Weekly tax brief

CGT revenue growth could slow as business owners explore alternative exit routes

28 February 2023
When business owners are planning for a future exit, there are various options to consider. These include the traditional trade sale route, with or without private equity (PE) backing, PE investment, or options involving those currently in the business such as a management buyout (MBO) or a sale to an employee ownership trust (EOT).

As with most things, there are pros and cons of each option, and the chosen route needs to reflect the business owner’s priorities and longer-term objectives. For example, a trade sale can in some circumstances provide the option of a clean break, whereas PE involvement will mean retaining a stake in the business but can also result in higher multiples and a better price on exit. Whilst deal volumes have reduced from their peak during late 2020 and 2021, there is still a significant amount of dry powder to be deployed by PE, which is keeping the market active and pricing strong. 

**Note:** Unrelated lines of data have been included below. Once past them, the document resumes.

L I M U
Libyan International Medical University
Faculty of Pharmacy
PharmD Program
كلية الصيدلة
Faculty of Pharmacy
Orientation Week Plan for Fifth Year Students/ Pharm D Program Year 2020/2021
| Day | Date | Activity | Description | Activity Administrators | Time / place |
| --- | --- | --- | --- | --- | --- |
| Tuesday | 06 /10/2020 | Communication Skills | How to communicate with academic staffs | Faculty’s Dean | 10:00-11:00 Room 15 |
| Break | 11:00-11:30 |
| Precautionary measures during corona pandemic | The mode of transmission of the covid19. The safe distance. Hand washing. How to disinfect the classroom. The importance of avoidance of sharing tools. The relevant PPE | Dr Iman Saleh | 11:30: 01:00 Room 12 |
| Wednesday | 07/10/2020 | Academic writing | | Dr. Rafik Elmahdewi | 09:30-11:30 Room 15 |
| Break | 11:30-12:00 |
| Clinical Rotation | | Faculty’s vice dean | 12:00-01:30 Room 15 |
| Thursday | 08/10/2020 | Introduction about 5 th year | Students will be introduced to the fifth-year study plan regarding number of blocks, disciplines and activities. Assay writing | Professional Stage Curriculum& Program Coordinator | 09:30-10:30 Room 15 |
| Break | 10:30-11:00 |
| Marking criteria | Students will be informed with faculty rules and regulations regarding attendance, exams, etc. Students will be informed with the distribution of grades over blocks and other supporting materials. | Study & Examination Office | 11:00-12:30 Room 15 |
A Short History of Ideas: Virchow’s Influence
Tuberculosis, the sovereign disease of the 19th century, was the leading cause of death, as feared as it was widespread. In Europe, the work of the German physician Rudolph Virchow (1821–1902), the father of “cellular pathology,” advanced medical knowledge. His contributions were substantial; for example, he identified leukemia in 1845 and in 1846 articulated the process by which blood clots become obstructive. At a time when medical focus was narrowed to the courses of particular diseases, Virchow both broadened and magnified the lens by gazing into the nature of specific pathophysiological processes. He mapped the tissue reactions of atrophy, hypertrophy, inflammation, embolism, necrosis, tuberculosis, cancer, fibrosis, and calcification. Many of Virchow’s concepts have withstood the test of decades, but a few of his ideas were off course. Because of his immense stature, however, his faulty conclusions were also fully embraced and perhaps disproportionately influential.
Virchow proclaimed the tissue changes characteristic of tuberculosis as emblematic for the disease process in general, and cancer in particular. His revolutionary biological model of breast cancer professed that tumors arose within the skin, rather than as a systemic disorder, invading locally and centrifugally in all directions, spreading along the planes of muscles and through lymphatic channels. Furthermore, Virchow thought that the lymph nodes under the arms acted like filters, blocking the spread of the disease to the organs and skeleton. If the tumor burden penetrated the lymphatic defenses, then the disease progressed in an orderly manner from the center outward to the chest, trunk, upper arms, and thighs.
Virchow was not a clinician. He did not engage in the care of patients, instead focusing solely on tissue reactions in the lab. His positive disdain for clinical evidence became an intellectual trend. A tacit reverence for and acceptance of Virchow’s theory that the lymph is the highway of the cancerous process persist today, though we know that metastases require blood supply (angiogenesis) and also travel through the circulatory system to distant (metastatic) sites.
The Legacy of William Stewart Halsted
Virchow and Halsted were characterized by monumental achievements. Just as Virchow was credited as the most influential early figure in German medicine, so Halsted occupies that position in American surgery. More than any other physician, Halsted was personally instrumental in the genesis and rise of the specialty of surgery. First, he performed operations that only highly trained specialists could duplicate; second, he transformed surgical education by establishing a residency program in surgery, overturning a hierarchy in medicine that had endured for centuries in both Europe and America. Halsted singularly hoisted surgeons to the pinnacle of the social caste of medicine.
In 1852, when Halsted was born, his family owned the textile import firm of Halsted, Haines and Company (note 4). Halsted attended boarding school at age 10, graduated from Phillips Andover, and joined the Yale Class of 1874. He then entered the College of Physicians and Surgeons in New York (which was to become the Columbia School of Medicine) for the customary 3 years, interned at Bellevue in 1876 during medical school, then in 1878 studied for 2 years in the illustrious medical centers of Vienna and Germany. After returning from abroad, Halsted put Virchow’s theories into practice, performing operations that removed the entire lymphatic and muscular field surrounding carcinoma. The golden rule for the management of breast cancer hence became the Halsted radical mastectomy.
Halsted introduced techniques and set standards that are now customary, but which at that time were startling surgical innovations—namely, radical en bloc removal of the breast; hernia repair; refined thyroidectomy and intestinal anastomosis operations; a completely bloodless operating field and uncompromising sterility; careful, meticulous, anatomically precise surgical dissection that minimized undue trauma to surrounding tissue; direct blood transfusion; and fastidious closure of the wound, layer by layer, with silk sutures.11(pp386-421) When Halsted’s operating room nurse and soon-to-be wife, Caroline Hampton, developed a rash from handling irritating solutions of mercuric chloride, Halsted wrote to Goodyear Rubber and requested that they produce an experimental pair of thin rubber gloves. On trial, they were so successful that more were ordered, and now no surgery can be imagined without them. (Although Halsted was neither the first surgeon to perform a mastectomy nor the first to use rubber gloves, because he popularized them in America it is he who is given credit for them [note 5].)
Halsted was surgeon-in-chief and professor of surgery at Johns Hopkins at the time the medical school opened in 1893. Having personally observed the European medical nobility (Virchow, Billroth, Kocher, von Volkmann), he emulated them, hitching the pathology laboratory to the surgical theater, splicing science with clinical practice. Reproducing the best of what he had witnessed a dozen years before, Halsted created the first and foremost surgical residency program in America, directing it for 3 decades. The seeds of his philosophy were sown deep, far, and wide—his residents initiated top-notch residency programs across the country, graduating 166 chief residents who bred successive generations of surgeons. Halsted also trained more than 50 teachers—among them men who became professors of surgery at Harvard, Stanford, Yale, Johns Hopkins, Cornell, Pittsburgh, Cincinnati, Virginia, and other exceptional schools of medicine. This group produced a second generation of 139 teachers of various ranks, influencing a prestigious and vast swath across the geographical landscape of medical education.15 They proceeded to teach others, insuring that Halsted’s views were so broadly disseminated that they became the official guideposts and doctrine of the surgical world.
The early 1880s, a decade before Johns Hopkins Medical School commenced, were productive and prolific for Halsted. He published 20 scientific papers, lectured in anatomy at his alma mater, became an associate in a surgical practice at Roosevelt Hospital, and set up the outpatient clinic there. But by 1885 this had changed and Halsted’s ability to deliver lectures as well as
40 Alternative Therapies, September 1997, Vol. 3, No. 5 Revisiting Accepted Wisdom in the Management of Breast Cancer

However, we are starting to see many more enquiries from business owners wanting to explore alternative routes to a traditional exit, which in turn could slow the growth of capital gains tax receipts over the coming years. Many business owners, whilst seeking a ‘fair’ value for the business, will be less motivated by pricing and more interested in other considerations such as continuity of the business, or preservation of a culture which reflects their own values, in which case an EOT or MBO could be attractive. 

To encourage employee ownership, there are significant tax advantages for owners who sell a controlling stake in a business to an EOT as, providing certain conditions are met, the capital gain arising is tax free. There are continuing tax benefits to an EOT, such as the ability to pay income tax free annual bonuses to employees of up to £3,600. Whilst there are strict requirements which need to be met to access these advantages, it is perhaps not surprising that EOTs as an exit route have been increasing in popularity. 

To put this into context, the number of employee-owned companies is still modest but rapidly increasing – in June 2022 there were approximately 1,030 such businesses, but by December 2022 this had increased to 1,300. In January 2021, 1 in 20 business sales was to an EOT. The most widely known employee-owned business is the John Lewis Partnership (which isn’t in fact a partnership, but a trust structure). 

Capital gains tax (CGT) receipts have seen huge growth in recent years, in part due to the sale on shares in unlisted companies, and were £13.2bn in January 2023 alone (compared to £10.7bn in January 2022). The increasing trend of EOT disposals carrying a 0% CGT rate has the potential to cause a significant slowdown in the growth of CGT receipts.

An EOT structure is not appropriate for everyone and there are concerns some may be rushing into such structures for the wrong reasons. On a practical level, thought needs to be given to how the purchase will be funded and the timeframe. Generally, the vendor will require an ‘up-front’ payment of consideration, which may be debt funded, with the balance of consideration being deferred and paid out of future profits of the business. This route will only suit highly profitable businesses which can secure and afford the debt or be able to self-fund entirely. Whilst the tax benefits are tempting, it is important to make sure that the business objectives are aligned with long term employee ownership, as unwinding the structure can be costly from a tax perspective. 

An EOT will not be the right option for all businesses, particularly those with a further exit on the horizon, and MBOs are an excellent alternative where there is a strong management team in place who want to drive the next phase of growth of the business. This route, as with an EOT, is unlikely to secure the highest price, but provides other benefits to the exiting owner. These benefits include a lighter touch due diligence and non-financial considerations such as the continuity of the business. The transaction may be funded by profits generated by the business or may be debt funded or PE-backed, with the latter more likely to result in far heavier scrutiny and due diligence process. In most cases, as with an EOT, the consideration will be deferred to ensure cash flow affordability for the ongoing business. 

Whilst there are no specific tax reliefs for an MBO, the vendor may be able to claim business asset disposal relief (BADR) and pay a reduced 10% tax rate on their first £1m of gains (this can of course apply to multiple family shareholders who are engaged in the business, to maximise the availability of relief). One of the concerns for business owners can be whether HMRC will accept the MBO is being undertaken for commercial reasons, as the sale proceeds can potentially be taxed like a dividend if not. HMRC’s view on this can be sought in advance and if approved, can allow for a business owner to sell a minority interest in their company to management and be subject to a CGT rate of 10% or 20% on any chargeable gain.

With the deal market cooling and wider uncertainty around what will happen to CGT rates following a general election, it is important that business owners understand the implications of each route and take steps ahead of the event to make sure that they and their business are well prepared.